Maybe it would be better if you don't go into it expecting either intelligent sci-fi OR spooky horror; I couldn't say. I'm gonna go watch some Event Horizon now to get the taste out of my mouth.
on March 14, 2010
So, (spoiler alert) the sun is going out and the people on the spaceship are going to restart it and save the earth. They have a lot of challenges to overcome like in any movie, and then they overcome them. But here's the thing about the movie that you won't believe: no one ever looks really serious and says "It's daylight saving time."
Not one character. No one says "It's daylight saving time." In the entire movie. I know you don't think it's possible, but if you watch it you'll feel like you wasted 4 hours of your life (time moves slower when you're waiting for someone to deliver an amazing line). What were the writers thinking!?
on June 16, 2008
this is not a great movie.
there is no character development and the plot really goes sour near the end. it schizophrenically changes from basic science fiction to a pseudo-spiritual horror flick with a chaser of philosophy. it's all very try hard : like the director wanted to make two movies.... striving for Stanley Kubrick and John Carpenter at the same time. pretty tall order.
HOWEVER, there is one overwhelmingly successful aspect to this film.
have you ever stood on a high cliff (or anywhere high and scenic) and felt the irresistible urge to jump off and fly away ? in the back of your mind you know, of course, what will happen to you...but...there is that CALLING.
this film captures that feeling perfectly. the visuals of the sun and its glorious power are astoundingly attractive and that feeling comes through the characters over and over.

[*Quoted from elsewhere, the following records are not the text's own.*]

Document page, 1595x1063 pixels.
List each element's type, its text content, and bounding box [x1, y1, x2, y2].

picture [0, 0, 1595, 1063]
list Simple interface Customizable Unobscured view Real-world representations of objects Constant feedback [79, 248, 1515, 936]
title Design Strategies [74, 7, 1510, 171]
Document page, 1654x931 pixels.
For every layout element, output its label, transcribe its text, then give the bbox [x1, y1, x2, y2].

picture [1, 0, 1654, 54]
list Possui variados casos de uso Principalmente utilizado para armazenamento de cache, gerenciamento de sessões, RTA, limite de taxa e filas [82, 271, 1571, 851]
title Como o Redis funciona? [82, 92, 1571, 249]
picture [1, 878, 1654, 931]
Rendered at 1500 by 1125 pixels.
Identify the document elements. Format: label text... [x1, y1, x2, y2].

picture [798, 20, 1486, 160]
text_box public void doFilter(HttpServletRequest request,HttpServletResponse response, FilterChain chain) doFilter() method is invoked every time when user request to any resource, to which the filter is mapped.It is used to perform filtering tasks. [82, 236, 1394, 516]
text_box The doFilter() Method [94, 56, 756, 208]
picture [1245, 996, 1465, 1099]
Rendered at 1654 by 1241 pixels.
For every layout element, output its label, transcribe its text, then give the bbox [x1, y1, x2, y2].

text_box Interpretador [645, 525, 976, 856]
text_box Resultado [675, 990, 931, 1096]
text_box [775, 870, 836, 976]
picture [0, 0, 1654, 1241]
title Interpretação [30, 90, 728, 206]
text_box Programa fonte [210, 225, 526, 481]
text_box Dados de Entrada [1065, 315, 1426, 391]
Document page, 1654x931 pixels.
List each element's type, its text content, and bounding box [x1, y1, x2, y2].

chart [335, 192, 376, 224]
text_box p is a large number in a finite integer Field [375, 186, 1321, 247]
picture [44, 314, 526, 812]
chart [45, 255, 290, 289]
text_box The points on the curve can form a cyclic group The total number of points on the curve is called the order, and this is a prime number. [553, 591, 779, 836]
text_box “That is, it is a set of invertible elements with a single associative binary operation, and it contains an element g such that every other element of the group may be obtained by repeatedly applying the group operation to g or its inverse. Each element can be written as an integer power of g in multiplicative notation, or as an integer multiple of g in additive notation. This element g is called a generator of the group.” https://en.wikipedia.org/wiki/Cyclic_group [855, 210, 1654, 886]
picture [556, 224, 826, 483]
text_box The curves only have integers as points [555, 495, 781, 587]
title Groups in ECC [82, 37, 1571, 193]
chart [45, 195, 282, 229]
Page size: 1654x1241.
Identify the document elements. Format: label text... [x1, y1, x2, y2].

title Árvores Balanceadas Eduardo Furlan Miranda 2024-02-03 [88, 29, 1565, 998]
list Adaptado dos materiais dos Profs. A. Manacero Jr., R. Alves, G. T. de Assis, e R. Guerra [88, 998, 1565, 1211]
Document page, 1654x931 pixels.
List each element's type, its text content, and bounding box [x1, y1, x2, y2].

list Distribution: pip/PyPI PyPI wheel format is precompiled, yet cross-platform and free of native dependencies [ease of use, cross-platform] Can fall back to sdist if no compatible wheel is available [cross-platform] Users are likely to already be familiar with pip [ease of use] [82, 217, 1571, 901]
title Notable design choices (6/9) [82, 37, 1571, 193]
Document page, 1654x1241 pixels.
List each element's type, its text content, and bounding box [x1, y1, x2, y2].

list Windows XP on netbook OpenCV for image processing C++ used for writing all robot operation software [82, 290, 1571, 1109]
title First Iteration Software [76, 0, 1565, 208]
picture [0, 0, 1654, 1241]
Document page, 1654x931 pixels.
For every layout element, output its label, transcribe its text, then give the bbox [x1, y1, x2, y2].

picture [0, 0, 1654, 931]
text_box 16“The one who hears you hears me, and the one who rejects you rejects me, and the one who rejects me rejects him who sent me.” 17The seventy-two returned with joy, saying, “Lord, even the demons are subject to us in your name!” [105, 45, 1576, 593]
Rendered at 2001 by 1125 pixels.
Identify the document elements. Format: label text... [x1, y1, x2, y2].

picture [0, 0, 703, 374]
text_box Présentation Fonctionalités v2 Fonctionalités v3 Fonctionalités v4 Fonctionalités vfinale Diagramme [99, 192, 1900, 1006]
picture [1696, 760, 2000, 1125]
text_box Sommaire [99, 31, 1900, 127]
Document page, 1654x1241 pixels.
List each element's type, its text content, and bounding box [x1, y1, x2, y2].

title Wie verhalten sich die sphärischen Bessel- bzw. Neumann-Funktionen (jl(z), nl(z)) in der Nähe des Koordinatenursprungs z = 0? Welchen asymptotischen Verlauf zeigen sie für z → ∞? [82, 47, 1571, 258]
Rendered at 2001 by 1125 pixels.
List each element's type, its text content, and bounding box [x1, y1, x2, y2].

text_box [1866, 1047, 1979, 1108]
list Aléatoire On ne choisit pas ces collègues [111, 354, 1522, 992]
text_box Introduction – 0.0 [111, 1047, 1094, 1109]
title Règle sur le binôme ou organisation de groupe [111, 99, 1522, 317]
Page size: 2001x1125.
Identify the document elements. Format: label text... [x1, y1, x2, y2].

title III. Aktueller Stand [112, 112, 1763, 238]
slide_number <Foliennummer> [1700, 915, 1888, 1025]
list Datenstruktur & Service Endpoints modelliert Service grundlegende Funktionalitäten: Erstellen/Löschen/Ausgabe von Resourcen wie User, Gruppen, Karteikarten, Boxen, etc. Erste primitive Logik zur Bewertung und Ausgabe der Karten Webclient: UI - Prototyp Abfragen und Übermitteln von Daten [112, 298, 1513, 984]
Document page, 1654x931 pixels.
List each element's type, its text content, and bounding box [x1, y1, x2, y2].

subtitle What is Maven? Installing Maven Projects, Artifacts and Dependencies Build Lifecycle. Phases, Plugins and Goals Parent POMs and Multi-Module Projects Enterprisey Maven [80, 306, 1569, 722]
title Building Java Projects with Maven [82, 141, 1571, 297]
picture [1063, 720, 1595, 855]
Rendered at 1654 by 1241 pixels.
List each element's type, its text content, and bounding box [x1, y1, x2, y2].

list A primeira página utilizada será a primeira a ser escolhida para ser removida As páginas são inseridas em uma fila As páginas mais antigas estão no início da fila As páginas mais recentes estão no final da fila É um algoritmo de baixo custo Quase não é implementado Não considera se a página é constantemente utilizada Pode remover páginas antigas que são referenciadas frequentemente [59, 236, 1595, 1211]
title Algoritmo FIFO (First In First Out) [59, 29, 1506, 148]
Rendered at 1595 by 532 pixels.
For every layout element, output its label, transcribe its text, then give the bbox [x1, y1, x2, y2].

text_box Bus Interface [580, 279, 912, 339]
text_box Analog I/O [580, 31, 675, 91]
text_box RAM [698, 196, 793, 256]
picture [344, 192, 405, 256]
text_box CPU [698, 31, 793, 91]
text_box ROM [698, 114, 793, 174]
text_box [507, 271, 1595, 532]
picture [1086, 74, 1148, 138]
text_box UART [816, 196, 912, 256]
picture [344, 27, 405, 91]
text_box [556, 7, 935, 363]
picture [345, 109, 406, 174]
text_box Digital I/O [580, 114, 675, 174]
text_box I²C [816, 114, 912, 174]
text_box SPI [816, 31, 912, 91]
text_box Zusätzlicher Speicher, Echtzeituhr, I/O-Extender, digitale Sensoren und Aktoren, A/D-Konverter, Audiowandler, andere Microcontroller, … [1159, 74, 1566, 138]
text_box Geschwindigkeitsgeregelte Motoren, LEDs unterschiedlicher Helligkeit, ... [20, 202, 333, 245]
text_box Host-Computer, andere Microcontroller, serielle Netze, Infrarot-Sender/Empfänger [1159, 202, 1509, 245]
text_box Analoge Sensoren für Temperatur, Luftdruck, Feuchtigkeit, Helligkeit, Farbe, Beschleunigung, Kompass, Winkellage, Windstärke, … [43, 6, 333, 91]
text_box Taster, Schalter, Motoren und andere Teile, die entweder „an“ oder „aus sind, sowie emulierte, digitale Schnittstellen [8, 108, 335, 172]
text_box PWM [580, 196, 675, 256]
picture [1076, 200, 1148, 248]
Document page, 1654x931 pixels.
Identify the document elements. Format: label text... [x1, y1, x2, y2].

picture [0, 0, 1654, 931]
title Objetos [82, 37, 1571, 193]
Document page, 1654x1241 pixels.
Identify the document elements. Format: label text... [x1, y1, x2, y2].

i have often stood, simply humbled by the idea that you cannot look directly at it even when you are 93 million miles away. if you are a stargazer, daydreamer, or just a person like me who is amazed at the universe around you.....you'll like this one.
mind you, this is not a religious or spiritual film. in fact, science is equated to rationality and it wins out over mysticism here. and while i do not profess to know if THAT is true, it is easy for me to see why our ancestors worshipped the sun. they were right. the sun, like each one of us, was born and it will die. however, unlike our world, where everything alive is interdependent, the sun is not. we depend upon it completely but it does not need us.
the message of this film is that you are not really in control....
and sunshine is greater than we are.
on January 31, 2014
Fun concept. The sun is burning out but amidst all the nuclear fusion still taking place, it will only take the biggest nuclear bomb little ole earth can generate to get 'er going once again. Never mind that the most humongous explosion humanity could muster would amount to a teeny puff in an object the size of our nearest star. A million earths would fit inside the sun . . . neatly. More than 1000 earths would fit into Jupiter. You would be crushed under your own weight if you were on a planet the size of Jupiter because it's size means it's gravity is many times that of earth's. Now imagine your weight on an object the size of the sun. So scientifically, unbearable heat is just one problem of flying into the sun. The astronauts and their payload would be flat as a pancake before entering a sunspot. Not to mention fried to a crackly crunch.
Needless to say, the endings of these kinds of movies are never realistic. They end up reflecting our overpowering desire for immortality and usually venture off the road of reality and into some facet of religion. The masses approve and the movie is over.
I won't tell you how this one ends. Maybe it's unique. Maybe not. See for yourself. But I did enjoy it and I've added it to my collection.